What is needed: Among the lines below, how many have the word "Search"? The reply is that number alone.

Task data:
- Opening Delimiter -

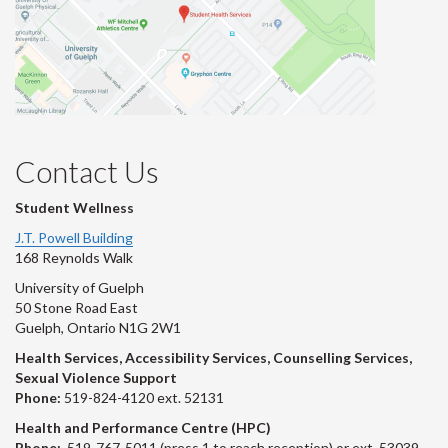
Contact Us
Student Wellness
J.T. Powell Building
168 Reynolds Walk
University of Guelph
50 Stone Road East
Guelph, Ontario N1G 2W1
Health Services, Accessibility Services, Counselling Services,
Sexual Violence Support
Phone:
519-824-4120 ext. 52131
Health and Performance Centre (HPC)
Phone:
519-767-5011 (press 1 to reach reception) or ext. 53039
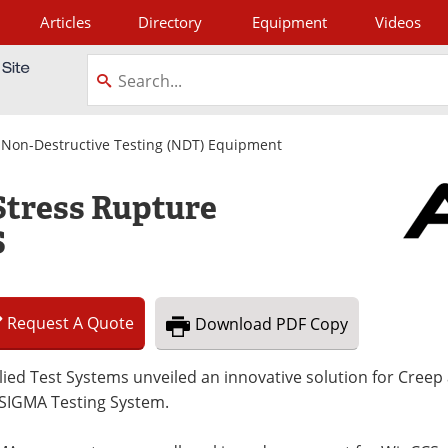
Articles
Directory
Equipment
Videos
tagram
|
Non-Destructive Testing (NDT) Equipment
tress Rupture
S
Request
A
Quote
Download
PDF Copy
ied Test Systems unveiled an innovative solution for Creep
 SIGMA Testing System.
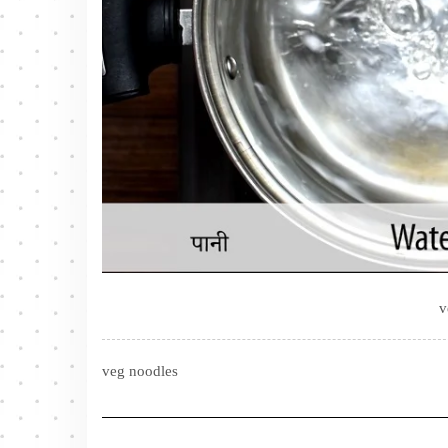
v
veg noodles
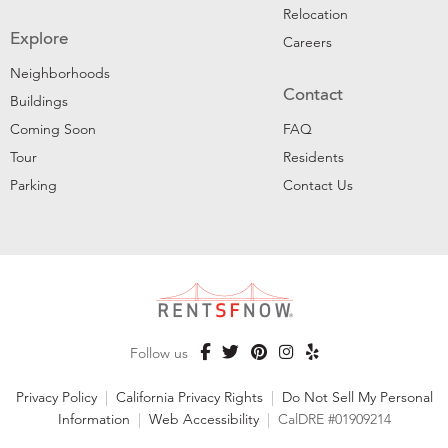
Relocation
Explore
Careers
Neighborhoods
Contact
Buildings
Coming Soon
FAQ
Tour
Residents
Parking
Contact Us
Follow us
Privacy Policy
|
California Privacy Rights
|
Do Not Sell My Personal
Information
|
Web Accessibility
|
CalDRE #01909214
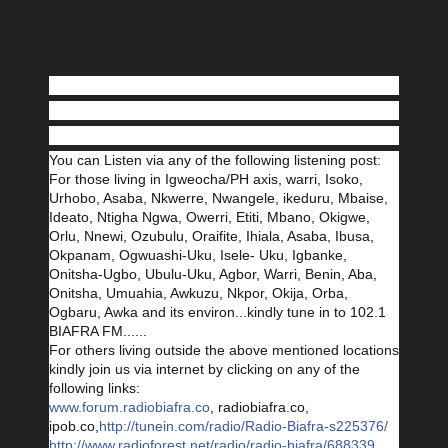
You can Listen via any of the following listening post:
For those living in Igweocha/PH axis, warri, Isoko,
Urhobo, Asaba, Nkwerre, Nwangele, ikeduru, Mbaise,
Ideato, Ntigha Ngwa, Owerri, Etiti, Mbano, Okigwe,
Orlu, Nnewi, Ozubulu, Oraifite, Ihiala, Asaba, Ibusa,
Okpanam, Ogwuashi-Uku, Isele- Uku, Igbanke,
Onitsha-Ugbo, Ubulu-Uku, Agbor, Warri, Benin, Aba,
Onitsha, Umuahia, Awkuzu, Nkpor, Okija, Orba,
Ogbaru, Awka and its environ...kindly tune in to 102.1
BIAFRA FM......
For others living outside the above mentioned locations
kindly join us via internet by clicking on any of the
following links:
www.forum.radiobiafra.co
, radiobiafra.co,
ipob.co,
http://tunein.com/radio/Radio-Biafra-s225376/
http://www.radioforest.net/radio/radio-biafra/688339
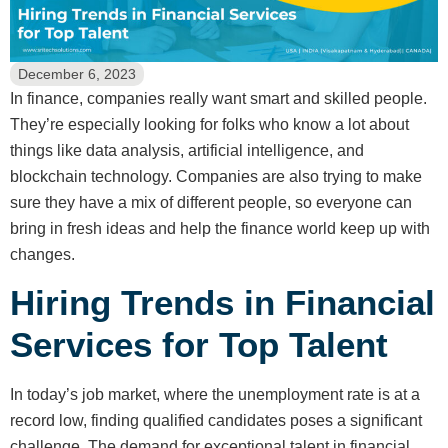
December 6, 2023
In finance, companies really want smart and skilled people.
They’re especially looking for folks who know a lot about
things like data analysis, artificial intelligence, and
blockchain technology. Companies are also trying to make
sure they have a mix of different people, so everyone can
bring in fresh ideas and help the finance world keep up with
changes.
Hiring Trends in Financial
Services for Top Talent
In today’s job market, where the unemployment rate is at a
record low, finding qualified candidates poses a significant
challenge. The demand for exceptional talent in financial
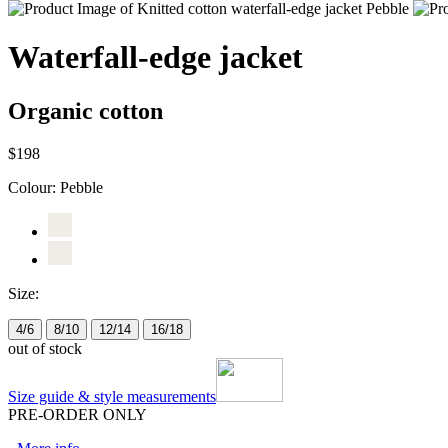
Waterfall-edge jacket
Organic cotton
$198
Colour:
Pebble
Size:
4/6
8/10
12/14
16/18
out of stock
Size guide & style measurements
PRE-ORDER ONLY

- Closing Delimiter -
- Opening Delimiter -

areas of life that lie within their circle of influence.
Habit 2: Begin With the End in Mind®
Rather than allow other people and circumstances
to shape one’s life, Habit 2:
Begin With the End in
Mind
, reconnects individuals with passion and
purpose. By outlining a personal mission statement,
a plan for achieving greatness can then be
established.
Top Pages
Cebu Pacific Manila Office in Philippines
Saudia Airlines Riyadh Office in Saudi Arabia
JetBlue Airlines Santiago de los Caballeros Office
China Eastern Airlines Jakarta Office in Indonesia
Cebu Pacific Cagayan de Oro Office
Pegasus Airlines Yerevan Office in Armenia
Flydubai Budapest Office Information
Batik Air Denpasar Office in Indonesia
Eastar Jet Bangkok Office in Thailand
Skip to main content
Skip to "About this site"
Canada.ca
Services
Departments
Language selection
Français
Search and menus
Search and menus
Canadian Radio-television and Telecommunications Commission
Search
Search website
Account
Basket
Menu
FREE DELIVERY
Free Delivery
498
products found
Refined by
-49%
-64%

- Closing Delimiter -
- Opening Delimiter -

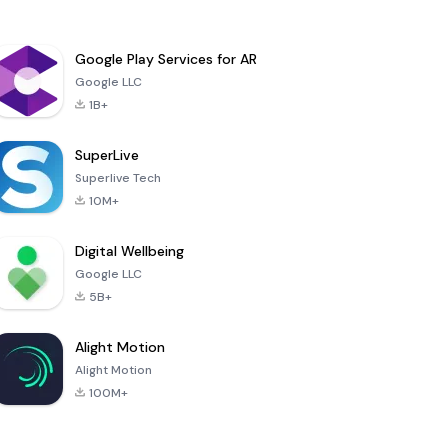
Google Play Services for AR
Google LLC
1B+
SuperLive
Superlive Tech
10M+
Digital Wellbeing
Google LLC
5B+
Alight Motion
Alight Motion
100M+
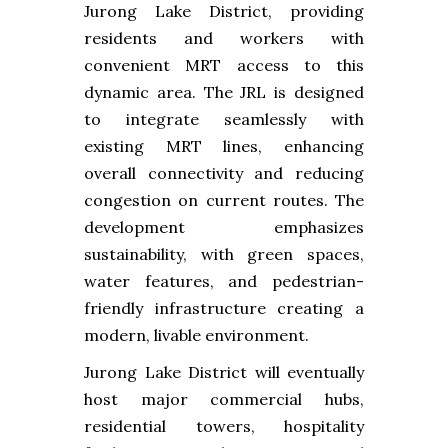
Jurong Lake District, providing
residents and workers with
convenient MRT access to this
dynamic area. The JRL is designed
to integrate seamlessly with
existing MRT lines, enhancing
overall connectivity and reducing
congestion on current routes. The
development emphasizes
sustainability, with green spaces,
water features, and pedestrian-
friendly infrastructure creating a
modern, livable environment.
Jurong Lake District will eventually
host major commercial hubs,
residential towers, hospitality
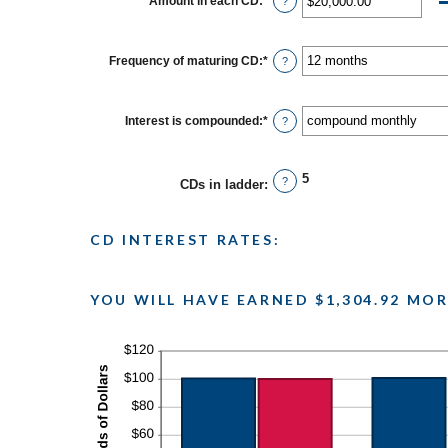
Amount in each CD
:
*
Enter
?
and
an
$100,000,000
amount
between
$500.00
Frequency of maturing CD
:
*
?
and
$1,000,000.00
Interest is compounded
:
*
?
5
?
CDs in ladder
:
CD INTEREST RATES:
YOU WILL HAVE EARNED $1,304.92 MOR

- Closing Delimiter -

Solution for this problem: 4